The Washington Agreement Gold: A Historical Overview
The Washington Agreement is a historic agreement signed by 15 leading central banks to control the amount of gold sold and lent in the market. The agreement, signed on September 26, 1999, was intended to prevent excessive gold sales that could disrupt the gold market and threaten the stability of the global financial system. The agreement was renewed twice in 2004 and 2009. The third and latest version, the Central Bank Gold Agreement (CBGA), was signed in 2019.
Under the Washington Agreement, the central banks agreed to limit their gold sales to no more than 400 tonnes per year and to cap the total sales at 2,000 tonnes over the five-year agreement period. The agreement also encouraged central banks to lend gold to the market at a maximum of 2,000 tonnes per year. The aim was to stabilize the gold market and prevent excessive price drops that could harm the mining industry and the global economy.
The Washington Agreement had a significant impact on the gold market. Before the agreement was signed, central banks had sold an average of 400 tonnes of gold per year. Between 2000 and 2009, the average gold sales dropped to around 345 tonnes per year. The agreement also encouraged central banks to keep their gold reserves. As a result, central banks became net buyers of gold since 2010.
The Washington Agreement also stimulated the gold market by creating a more predictable supply and demand balance. By limiting the gold sales and lending, the agreement prevented large price drops and made the gold market more attractive to investors and speculators.
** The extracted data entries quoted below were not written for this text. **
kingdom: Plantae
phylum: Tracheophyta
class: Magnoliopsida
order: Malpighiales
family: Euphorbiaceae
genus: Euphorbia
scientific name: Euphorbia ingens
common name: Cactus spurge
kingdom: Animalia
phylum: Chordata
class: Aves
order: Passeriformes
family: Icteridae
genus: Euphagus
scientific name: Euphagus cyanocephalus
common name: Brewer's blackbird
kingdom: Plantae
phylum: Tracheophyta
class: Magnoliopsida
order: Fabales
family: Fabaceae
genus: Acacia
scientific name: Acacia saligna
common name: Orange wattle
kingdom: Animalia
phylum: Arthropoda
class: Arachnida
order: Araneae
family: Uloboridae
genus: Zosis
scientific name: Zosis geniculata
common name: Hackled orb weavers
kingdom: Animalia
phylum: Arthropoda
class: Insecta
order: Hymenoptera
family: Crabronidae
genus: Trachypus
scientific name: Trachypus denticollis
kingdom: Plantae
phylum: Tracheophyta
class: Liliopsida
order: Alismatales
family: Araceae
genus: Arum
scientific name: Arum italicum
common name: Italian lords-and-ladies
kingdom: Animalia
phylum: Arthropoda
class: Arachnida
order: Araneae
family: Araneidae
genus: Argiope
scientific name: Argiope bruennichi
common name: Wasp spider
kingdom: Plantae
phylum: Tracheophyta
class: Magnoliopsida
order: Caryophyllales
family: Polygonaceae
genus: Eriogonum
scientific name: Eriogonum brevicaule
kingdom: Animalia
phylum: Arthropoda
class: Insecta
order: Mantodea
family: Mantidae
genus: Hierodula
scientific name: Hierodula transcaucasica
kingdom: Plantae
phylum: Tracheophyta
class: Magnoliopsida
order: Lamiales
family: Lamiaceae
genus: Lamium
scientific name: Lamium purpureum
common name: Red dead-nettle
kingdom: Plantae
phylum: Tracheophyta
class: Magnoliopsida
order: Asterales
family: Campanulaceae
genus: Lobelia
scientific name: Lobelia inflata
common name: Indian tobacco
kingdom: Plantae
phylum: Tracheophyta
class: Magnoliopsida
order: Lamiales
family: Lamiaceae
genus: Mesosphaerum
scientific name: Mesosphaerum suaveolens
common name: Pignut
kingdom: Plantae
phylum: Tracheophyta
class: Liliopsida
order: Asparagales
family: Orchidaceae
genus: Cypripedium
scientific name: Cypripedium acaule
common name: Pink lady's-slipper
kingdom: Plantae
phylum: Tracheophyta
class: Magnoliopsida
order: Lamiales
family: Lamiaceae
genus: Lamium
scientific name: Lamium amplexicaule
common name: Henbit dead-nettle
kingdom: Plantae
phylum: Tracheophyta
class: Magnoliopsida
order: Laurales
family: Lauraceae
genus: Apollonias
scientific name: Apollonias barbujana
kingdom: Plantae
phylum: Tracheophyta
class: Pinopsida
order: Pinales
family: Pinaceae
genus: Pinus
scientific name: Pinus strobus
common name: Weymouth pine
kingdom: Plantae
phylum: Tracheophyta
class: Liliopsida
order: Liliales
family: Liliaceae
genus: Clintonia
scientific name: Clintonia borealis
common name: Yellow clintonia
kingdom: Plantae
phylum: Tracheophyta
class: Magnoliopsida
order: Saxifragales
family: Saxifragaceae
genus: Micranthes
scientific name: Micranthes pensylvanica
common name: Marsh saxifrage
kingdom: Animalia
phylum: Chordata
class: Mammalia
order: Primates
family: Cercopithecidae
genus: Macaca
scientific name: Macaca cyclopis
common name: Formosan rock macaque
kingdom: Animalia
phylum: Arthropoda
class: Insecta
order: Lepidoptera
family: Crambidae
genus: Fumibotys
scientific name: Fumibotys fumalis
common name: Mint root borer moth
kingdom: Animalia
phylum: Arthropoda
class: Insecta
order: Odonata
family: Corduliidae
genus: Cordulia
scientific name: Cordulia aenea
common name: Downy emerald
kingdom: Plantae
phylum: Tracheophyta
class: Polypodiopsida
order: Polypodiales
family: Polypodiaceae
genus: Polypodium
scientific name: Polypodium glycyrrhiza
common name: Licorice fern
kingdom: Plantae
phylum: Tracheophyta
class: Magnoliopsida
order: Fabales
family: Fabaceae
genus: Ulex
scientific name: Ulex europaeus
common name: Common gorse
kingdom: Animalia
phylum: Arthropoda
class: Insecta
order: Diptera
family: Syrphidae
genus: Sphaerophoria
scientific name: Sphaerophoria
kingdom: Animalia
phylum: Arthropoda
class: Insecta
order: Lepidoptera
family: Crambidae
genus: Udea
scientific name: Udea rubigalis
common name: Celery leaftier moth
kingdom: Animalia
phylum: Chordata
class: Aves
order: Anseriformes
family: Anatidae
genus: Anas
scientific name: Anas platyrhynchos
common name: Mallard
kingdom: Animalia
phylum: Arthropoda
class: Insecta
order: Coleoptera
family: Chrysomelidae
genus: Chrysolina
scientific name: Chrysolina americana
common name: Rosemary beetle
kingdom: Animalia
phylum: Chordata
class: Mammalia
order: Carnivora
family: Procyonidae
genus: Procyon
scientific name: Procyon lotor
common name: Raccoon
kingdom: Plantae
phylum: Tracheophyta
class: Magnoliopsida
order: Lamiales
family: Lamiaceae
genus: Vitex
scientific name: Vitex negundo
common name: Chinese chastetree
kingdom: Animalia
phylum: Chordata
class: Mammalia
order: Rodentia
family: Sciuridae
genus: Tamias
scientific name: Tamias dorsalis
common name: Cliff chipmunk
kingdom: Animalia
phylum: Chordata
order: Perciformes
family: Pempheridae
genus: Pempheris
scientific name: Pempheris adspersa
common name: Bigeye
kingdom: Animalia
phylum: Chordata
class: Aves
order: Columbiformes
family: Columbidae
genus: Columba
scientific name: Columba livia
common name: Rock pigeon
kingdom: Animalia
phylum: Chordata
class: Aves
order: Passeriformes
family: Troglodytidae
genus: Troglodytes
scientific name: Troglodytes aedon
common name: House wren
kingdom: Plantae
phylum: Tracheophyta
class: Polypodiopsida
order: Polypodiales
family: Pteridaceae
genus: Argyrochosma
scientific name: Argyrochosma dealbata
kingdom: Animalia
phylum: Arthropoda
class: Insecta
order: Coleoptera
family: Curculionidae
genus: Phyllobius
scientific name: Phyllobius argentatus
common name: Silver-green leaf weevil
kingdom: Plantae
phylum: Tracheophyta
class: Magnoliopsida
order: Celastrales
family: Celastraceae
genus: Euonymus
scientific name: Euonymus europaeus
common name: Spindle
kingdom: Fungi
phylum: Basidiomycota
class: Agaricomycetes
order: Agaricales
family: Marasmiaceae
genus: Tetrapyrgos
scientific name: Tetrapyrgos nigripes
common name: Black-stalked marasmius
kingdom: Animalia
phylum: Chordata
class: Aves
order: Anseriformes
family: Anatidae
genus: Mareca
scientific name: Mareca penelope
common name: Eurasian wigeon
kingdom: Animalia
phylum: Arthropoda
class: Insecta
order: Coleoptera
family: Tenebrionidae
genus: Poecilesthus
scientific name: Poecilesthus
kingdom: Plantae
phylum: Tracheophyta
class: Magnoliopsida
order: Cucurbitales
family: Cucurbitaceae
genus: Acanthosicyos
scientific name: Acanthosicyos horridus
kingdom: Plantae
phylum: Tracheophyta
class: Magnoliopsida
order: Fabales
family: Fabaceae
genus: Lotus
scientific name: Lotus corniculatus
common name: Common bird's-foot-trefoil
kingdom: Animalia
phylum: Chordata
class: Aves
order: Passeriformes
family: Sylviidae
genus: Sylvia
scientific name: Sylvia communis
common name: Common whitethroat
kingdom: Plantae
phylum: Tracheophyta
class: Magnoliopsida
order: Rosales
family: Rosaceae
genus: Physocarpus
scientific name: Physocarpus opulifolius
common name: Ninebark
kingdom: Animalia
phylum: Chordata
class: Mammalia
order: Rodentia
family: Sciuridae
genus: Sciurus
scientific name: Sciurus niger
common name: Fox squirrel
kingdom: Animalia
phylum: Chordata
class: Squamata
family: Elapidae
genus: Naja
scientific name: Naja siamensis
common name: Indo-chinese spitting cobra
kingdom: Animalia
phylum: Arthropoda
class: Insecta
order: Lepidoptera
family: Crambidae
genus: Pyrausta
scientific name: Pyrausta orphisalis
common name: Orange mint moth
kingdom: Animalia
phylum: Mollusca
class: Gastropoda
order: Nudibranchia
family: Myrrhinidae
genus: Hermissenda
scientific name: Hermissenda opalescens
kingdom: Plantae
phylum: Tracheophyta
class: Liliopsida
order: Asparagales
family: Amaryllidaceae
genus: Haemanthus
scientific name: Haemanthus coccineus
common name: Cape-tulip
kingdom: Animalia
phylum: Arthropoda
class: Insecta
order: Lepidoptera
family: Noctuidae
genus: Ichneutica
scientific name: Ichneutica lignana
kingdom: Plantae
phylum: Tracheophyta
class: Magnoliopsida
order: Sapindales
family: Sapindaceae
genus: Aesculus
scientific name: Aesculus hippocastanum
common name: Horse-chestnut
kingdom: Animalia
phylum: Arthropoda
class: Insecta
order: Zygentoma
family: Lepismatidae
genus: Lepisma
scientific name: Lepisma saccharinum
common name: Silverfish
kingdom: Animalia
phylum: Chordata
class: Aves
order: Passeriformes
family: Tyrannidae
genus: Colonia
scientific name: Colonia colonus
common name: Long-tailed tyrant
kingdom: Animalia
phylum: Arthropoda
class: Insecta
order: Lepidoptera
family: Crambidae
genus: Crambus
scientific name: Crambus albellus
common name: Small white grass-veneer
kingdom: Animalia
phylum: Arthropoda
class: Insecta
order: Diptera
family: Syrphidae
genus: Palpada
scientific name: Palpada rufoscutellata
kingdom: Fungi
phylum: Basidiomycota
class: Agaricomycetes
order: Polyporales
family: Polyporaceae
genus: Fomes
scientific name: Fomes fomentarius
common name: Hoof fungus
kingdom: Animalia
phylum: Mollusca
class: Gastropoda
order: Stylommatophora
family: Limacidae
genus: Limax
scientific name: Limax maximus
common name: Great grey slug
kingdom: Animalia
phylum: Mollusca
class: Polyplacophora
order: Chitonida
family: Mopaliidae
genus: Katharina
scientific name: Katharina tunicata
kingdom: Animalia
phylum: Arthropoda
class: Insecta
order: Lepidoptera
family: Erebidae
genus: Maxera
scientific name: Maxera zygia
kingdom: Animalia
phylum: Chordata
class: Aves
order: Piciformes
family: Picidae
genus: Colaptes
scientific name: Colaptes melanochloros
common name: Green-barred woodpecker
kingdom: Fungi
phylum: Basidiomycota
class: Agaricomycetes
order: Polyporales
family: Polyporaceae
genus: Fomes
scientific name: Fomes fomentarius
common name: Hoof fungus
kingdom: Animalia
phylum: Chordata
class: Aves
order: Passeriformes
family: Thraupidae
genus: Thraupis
The agreement also helped to stabilize the gold mining industry by ensuring a predictable demand for gold, especially during periods of low gold prices.
In recent years, the Washington Agreement has come under scrutiny as some experts argue that the agreement does not reflect the changing realities of the gold market. Many emerging market central banks have increased their gold reserves, while some developed market central banks have reduced their holdings. The agreement has also faced criticism for limiting the free market dynamics of the gold market.
Despite the criticism, the Washington Agreement remains an important historical event in the gold market. The agreement reflects the efforts of the leading central banks to manage the gold market in a responsible and sustainable way. The agreement has helped to stabilize the gold market, encourage central banks to keep their gold reserves, and prevent excesses that could harm the global economy. Whether the agreement will be renewed or replaced remains to be seen, but its legacy as a pioneering effort to manage the gold market will remain for years to come.